While much of this is on the money, I feel compelled to point out here that Scott’s analysis employs one of the more classically unfair, not to mention outdated, maneuvers in literary criticism—i.e. assuming that whenever an author convincingly renders a particular human insecurity, deficiency, or delusion, she herself must, to some degree, share that flaw with her character. This is like assuming that Dostoevsky must have seriously contemplated committing murder in order to conjure Raskolnikov. On the other hand, Wallace’s fiction exhibits an intimate awareness of the alienating consequences of ironic sham-honesty. His literary preoccupation with the ways in which self-consciousness can become an inescapable trap, along with his candid nonfiction meditations on the problem, like his 2006 Kenyon College commencement speech, do suggest that he suffered from the sickness he so astutely diagnosed. In fact, the sharpness with which he describes the problem and the compassion and eloquence of the strategies he proposes for dealing with it, suggest he may have been sicker than any of us.[15] Where Scott is wrong, I think, is to assume that Wallace’s writing, which often mimetically depicts the most advanced symptoms of the disease, is itself sick.

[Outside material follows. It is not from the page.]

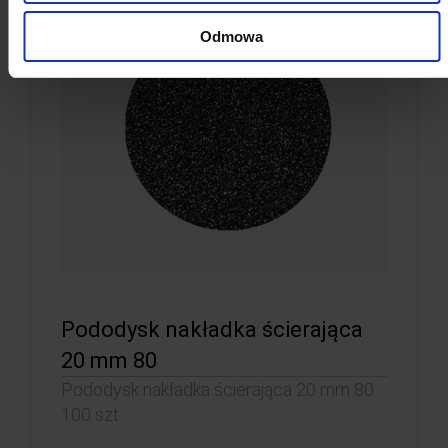
Odmowa
Pododysk nakładka ścierająca
20 mm 80
Pododysk nakładka ścierająca 20 mm 80
100 szt.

Rather, I think Wallace’s fiction, if nothing else, represents one of the most sincere and painstaking efforts in contemporary literature to unsettle our “default setting”—the natural solipsistic narcissism that imprisons each of us inside our heads.

One way that Wallace goes about this unsettling, both in Westward and “E Unibus Pluram,” is to deny the postmodern assumption that “cynicism and naiveté” are mutually incompatible. Which is to say, he challenges us to acknowledge that we can be hip, world-weary, ironically knowing, and still be scared shitless of misunderstanding, of being misunderstood, of being utterly and terribly alone. Lee Konstantinou, of the Legacy of… crowd, inverts this concept to suggest that Wallace wants his reader to “adopt a stance of non-naïve non-cynicism,” which he (i.e. Konstantinou) calls an ethic of ‘post-ironic belief.’ Wallace uses fiction, in this view, as a “last desperate effort to make us believe something, to feel anything.”


[15] From the Kenyon speech: “everything in my own immediate experience supports my deep belief that I am the absolute center of the universe; the realest, most vivid and important person in existence. We rarely think about this sort of natural, basic self-centeredness because it's so socially repulsive. But it's pretty much the same for all of us. It is our default setting, hard-wired into our boards at birth.”